Whereas previously, such an approach would have been prohibitively slow and complex, dotData was confident that its methods would provide the best opportunity to achieve the client’s ambition of a 25% reduction in overdue payments.
How dotData used Analytics and Machine Learning for Pattern Identification
dotData’s Feature Factory was their chosen tool for data analytics due to its ability to run multifactorial pattern recognition on large data pools. The Feature Factory AI studied these higher dimensional datasets and quickly discerned new patterns of data which correlated with overdue payments.
While previous systems might have taken weeks to thoroughly comb through the required millions of data points, Feature Factory managed it within days. This gave dotData’s AI a significant advantage over legacy analytics – it could be repeated on an ongoing basis rather than applied as a “once and done” solution.

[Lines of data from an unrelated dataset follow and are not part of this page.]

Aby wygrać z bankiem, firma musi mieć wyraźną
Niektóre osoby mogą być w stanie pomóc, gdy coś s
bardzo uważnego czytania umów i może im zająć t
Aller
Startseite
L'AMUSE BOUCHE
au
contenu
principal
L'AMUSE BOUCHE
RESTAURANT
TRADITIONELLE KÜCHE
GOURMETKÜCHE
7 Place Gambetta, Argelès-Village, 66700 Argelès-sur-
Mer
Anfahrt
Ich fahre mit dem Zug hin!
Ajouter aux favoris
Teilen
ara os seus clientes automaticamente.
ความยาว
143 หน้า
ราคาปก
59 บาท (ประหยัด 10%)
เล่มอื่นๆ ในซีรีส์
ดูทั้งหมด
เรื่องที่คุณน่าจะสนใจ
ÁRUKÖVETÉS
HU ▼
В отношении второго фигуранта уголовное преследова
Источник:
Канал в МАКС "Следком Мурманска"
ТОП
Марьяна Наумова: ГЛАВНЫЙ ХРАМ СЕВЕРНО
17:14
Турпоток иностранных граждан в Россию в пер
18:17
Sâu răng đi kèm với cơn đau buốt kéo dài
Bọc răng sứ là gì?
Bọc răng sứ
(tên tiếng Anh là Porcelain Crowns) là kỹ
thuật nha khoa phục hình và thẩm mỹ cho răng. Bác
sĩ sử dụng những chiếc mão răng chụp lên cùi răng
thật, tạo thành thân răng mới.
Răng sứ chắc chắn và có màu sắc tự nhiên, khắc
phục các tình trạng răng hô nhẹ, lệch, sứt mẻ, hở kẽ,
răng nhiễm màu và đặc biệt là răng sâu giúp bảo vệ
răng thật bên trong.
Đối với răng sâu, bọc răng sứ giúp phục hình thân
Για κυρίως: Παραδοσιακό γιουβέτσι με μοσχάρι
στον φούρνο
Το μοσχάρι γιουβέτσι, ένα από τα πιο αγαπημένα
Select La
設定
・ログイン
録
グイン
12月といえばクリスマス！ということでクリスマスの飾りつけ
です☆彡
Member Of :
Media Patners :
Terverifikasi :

Patterns in the Data Emerged with Clarity
Among the important signals in the data were the following patterns:
- Some patients displayed repeated non-payment behavior.
- There was an obvious correlation between the size of the total payment owed and delayed payments.
These two insights, among others, made it easier for the client to derive bespoke advance strategies to contact patients at high risk of late – or non-payment to offer new payment plans or strategies. The revenue protection outcomes were significant, and the client achieved its stated aim of a 25% reduction in defaults.
Significant Improvements in the Debt Recovery Process
dotData’s models achieved a 400% increase in accurately identifying patients who required follow-up to avoid falling behind in their payments. High-risk patients could be scored much more accurately in terms of default probability.
The client’s business team was able to integrate dotData’s results into their patient outreach tools and systems. The healthcare organization began proactively calling high-risk patients to discuss their bill repayments before any default occurred. In so doing, they would offer various repayment plans, making it easier for these struggling patients to afford their scheduled payments.
Other patients were identified early enough in their treatment that they could be persuaded to pay in situ during their visits rather than later following invoicing. dotData’s models accurately identified 50% of patients who would not pay in full before the due date of their debt. The client selected the most high-risk 10% for proactive follow-up from those identified patients.
The final effect of these procedural changes was a 25% reduction in overdue payments, constituting a considerable administrative saving. Furthermore, the process could be integrated permanently into the healthcare providers billing procedures.